→ **DESCRIPTION OF THE TASK**
Give the entries again exactly. Skip the pictures.

++++ INFORMATION SHOWN ++++

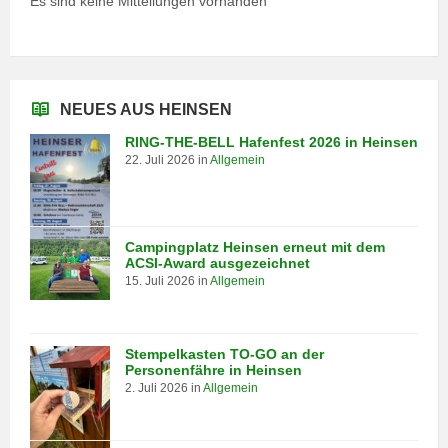
Es sind keine Mitteilungen vorhanden
NEUES AUS HEINSEN
RING-THE-BELL Hafenfest 2026 in Heinsen
22. Juli 2026
in
Allgemein
Campingplatz Heinsen erneut mit dem
ACSI-Award ausgezeichnet
15. Juli 2026
in
Allgemein
Stempelkasten TO-GO an der
Personenfähre in Heinsen
2. Juli 2026
in
Allgemein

++++

→ **ANSWER SECTION**
Es sind keine Mitteilungen vorhanden
NEUES AUS HEINSEN
RING-THE-BELL Hafenfest 2026 in Heinsen
22. Juli 2026
in
Allgemein
Campingplatz Heinsen erneut mit dem
ACSI-Award ausgezeichnet
15. Juli 2026
in
Allgemein
Stempelkasten TO-GO an der
Personenfähre in Heinsen
2. Juli 2026
in
Allgemein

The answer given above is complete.